Nuclear Reactors 1263 - Kairos Power Is Receiving LIcenses From The NRC To Construct And Operate Their Hermes Molten Salt Reactor

Nuclear Reactors 1263 - Kairos Power Is Receiving LIcenses From The NRC To Construct And Operate Their Hermes Molten Salt Reactor

     The U.S. Nuclear Regulatory Commission (NRC) has just finished its Final Environmental Impact Statement (FEIS) on Kairos Power's application for a construction permit for the Hermes demonstration molten salt reactor at Oak Ridge, Tennessee. The NRC have recommended that the permit should be issued.
     Kairos submitted it permit application in two parts in September and October of 2021. The company began extensive pre-application engagement with the NRC in 2018. The NRC accepted Kairos’ Hermes construction permit application (CPA) for review in November of 2021.
     Last June, the NRC issued a Final Safety Evaluation Report (FSER) for the Kairos application.
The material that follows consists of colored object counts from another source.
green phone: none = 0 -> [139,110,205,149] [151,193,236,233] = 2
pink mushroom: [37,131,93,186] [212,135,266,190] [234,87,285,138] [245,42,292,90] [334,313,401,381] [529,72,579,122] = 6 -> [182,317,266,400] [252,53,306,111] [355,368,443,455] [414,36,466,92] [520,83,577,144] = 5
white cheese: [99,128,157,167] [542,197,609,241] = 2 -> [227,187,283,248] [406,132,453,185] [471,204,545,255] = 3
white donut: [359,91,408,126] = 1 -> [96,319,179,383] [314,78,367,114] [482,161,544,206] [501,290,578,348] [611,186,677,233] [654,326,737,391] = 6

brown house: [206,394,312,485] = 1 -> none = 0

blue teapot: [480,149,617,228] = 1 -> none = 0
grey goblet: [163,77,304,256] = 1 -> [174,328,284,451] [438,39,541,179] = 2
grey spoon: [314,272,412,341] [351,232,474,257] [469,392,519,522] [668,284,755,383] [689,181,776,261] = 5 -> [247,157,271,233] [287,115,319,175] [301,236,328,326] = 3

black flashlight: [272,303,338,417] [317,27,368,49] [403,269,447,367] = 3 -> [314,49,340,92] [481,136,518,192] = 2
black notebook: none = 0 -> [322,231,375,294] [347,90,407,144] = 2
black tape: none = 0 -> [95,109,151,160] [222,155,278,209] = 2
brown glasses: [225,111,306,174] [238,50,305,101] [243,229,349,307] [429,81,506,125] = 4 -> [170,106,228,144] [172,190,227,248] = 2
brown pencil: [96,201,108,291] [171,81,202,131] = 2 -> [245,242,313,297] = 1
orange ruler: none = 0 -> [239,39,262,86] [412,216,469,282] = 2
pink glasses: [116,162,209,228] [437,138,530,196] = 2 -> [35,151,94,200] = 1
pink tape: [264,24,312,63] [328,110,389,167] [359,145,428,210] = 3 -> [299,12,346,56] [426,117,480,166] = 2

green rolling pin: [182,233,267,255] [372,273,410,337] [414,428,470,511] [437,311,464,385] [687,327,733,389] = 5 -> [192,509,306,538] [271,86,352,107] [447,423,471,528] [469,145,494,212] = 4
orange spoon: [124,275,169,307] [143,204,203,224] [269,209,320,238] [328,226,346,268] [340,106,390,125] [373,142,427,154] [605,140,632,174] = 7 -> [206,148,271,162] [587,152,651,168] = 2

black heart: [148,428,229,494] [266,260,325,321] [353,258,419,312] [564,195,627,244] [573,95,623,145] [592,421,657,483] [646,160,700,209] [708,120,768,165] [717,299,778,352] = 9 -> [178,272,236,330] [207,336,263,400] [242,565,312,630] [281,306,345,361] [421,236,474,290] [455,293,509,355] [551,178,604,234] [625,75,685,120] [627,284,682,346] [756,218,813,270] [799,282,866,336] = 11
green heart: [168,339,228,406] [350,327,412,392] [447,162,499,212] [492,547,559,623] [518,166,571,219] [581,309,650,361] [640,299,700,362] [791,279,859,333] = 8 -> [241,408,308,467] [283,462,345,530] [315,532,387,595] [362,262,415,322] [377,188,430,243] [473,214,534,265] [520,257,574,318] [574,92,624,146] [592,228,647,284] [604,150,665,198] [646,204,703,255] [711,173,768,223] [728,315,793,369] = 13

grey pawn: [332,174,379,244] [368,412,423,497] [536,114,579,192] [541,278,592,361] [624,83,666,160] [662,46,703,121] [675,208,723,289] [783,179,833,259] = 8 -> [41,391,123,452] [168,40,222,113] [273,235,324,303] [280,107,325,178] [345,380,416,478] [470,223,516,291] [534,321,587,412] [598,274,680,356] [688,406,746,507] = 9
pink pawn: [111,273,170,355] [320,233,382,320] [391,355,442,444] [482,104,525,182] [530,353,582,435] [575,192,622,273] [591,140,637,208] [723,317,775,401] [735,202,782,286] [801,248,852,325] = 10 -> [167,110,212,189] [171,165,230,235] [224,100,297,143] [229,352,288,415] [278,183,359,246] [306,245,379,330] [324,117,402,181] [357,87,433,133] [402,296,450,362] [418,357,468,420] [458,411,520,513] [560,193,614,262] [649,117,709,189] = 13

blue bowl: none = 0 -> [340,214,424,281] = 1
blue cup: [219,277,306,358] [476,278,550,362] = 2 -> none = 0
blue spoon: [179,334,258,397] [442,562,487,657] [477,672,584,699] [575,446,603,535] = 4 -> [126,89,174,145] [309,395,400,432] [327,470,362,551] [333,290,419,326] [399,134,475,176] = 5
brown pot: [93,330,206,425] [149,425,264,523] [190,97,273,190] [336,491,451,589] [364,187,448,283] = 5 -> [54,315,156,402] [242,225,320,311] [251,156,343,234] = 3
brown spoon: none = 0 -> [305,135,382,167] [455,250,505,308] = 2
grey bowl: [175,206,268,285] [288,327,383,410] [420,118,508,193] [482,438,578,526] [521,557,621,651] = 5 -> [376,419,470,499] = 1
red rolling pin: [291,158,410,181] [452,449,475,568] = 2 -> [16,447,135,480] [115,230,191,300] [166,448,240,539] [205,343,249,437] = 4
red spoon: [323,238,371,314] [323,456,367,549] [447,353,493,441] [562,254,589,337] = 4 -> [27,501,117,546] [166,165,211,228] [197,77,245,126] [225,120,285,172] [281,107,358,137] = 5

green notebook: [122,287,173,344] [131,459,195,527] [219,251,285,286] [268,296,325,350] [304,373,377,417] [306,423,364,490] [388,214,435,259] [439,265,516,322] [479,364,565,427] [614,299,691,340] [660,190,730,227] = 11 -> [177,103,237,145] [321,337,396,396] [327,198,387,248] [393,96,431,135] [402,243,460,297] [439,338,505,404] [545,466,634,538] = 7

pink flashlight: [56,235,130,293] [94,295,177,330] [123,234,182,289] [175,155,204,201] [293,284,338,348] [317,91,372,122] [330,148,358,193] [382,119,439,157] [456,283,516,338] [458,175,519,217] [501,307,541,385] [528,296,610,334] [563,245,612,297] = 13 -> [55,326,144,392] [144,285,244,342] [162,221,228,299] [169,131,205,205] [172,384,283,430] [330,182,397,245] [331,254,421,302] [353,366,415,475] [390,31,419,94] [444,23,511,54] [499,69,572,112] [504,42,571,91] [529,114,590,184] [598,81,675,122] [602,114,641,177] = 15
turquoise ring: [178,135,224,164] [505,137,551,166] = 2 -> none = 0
The NRC concluded that there were no safety aspects that would preclude issuing a construction permit for the Hermes reactor.
     The NRC weighed the facility’s environmental, economic, technical, and other benefits against environmental and other impacts. The NRC staff have now issued the FEIS, also recommending that the permit should be issued.
     Kairos said that “This is the final document from NRC staff to support the commission hearing planned later this year and marks the formal conclusion of the environmental review for the Hermes construction permit application.”
     The NRC staff will provide the FEIS and FSER to the NRC for the mandatory hearing phase of the project. The hearing is expected to take place later this year. After the hearing, the NRC will vote on whether to authorize the staff to issue the permit.
     Marty Bryan is the Kairos Site Licensing Manager. He said that “We are grateful to the NRC staff for their thorough review and comprehensive engagement with us and with local stakeholders.”
     Darrell Gardner is the Senior Licensing Director at Kairos. He said, “The FEIS follows extensive engagement between Kairos Power and the NRC beginning in 2018. It builds upon selecting and characterizing an appropriate site for Hermes, engaging with the local community, and continuously communicating with stakeholders. We applaud the staff's steady progress toward closing out the Hermes CPA review and look forward to completing the mandatory hearing later this year.”
     Kairos will have to submit a separate application for an operating license. It will have to receive approval from the NRC before operating the Hermes reactor.
      Hermes is a thirty-five-megawatt thermal non-power version of the company’s fluoride salt-cooled high temperature reactor called the KP-FHR. It uses TRI-structural ISOtropic (TRISO) fuel pebbles with a low-pressure fluoride salt coolant. The demonstration Hermes reactor has been selected by the U.S. Department of Energy to receive six hundred and twenty-nine million dollars in cost-shared risk reduction funding over several years under the Advanced Reactor Demonstration Program. It is intended to provide operational data to support the development of a larger version for commercial deployment.
     A site in the East Tennessee Technology Park in Oak Ridge has been selected for the demonstration reactor. The TRISO fuel pebbles will be produced at the Los Alamos National Laboratory's Low Enriched Fuel Fabrication Facility under an agreement announced in late 2022. Kairos has also commissioned a plant to produce a high-purity fluoride salt-coolant known as Flibe in partnership with the Materion Corporation.
     Last month, Kairos submitted an application to the NRC for permission to construct the Hermes 2 plant next to the Hermes reactor at Oak Ridge. The Hermes 2 plant will consist of two thirty-five megawatt thermal reactors. Each of these reactors will be the same size as the original test reactor and they will share a power generation system. The Hermes 2 plant will generate and sell electricity. The NRC is currently assessing that application to determine if it is acceptable and complete enough to start the formal technical review process.